What does this mean for employers?

The federal Department of Labor. which is charged with administering and enforcing the Fair Labor Standards Act, announced last month that it is ending its decades-old practice of issuing opinion letters explaining how the federal wage and hour law applies to specific scenarios faced by employers. The DOL instead will issue occasional broad pronouncements called "Administrator Interpretations" that will summarize the agency’s "general interpretations" of the FLSA, but will not explain how the law applies to specific facts.

The DOL’s change of course comes at a particularly bad time for employers. The FLSA, which establishes federal minimum wage and overtime requirements, is more in fashion now among the plaintiff’s bar than at any time since it was passed in 1938. Federal court statistics show that the volume of FLSA cases grew almost 13 percent between 2008 and 2009 alone. Many of those cases were "collective actions" brought by large groups of employees. Such cases can be lucrative to plaintiff’s attorneys and devastating to employers.

 

Meanwhile, the DOL has stepped up its enforcement of the FLSA by adding hundreds of compliance officers since the beginning of the Obama administration, and has requested funding to add more. DOL investigators have authority to audit employer payrolls to ensure FLSA compliance and issue back pay orders and fines for violations.

Compliance with the FLSA has never been easy. Even after more than 70 years, the statute and regulations remain subject to interpretation in many important respects. Application of FLSA requirements is often difficult and fact-intensive. Even slight factual variations can change how the law applies in similar circumstances.

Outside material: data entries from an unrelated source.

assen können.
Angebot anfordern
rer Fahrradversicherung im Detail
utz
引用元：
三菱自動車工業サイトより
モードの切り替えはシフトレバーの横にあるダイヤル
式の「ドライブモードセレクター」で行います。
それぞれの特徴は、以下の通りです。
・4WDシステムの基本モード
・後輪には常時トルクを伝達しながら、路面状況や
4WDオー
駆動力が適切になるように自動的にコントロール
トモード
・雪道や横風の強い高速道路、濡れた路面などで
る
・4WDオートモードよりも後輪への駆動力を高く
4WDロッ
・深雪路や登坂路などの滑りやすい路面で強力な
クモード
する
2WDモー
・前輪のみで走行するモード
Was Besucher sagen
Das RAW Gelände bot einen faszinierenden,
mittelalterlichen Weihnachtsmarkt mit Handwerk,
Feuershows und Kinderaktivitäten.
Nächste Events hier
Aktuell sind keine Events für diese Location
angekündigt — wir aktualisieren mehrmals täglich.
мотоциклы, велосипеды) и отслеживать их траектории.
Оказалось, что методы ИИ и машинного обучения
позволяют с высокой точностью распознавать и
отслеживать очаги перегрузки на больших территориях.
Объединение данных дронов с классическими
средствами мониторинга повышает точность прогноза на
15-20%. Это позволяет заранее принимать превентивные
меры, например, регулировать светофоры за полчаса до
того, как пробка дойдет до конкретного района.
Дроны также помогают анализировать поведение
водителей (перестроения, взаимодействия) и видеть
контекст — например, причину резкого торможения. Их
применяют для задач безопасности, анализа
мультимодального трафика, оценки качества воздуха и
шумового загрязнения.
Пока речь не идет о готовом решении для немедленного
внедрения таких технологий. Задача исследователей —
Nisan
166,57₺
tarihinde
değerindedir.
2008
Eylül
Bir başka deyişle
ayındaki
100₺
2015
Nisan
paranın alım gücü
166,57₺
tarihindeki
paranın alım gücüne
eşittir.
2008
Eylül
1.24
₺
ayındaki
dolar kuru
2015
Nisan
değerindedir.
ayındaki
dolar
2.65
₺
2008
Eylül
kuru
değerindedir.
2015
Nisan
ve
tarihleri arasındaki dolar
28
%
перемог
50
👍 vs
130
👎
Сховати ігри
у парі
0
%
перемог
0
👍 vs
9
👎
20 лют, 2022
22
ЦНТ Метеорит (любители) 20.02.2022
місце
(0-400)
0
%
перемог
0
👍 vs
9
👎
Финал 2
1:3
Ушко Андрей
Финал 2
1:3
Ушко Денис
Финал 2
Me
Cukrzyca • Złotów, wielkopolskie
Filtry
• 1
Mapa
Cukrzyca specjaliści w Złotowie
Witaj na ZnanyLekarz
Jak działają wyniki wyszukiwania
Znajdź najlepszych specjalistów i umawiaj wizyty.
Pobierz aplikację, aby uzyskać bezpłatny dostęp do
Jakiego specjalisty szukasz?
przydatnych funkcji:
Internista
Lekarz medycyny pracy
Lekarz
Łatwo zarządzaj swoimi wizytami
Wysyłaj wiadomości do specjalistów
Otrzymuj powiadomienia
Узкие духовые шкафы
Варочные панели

Pernaps in recognition of these difficulties, the DOL has issued opinion letters for more than 60 years in response to employer inquiries about how the FLSA should be interpreted in specific scenarios. The DOL opinion letters have provided important guidance to employers and courts faced with applying FLSA’s murky mandates. An employer who paid employees in accordance with a DOL opinion letter had a significant defense that could relieve liability for back pay and damages.

As of March, the DOL had not issued any opinion letters since the change in presidential administrations in January, 2009. The only action the Obama DOL had taken on opinion letters was to withdraw "for further consideration" several that were issued during the waning days of the Bush administration, with the promise that the agency would "provide a further response in the near future." Now, it appears that the issues addressed in those opinion letters, as well as the questions posed in the backlog of more than 400 pending requests for opinion letters, will go unanswered.

The DOL says that the more general interpretations it will provide in its Administrator Interpretations "will be a much more efficient and productive use of resources than attempting to provide definitive opinion letters in response to fact-specific requests submitted by individuals and organizations, where a slight difference in the assumed facts may result in a different outcome." Although the DOL says it will continue to respond to requests for opinion letters, it will do so not by providing opinions, but instead "by providing references to statutes, regulations, interpretations and cases that are relevant to the specific request but without an analysis of the specific facts presented."

In effect, the DOL has shifted its resources away from assisting employers and toward enforcing the FLSA on behalf of employees. The decision to discontinue opinion letters will leave to the courts the interpretation and evolution of federal wage and hour law. Its practical effect will be to deprive employers of an effective defense in wage and hour litigation and an avenue for much-needed official guidance in applying a critical but difficult law.

It is more important now than ever for employers to ensure their pay practices are compliant.

Now is the time to examine routine problem areas such as employee classification, overtime calculation, determination of hours worked, meal and break time issues, and recordkeeping practices. An effective self-audit can help address any wage and hour deficiencies before the investigator or process server comes knocking on your door.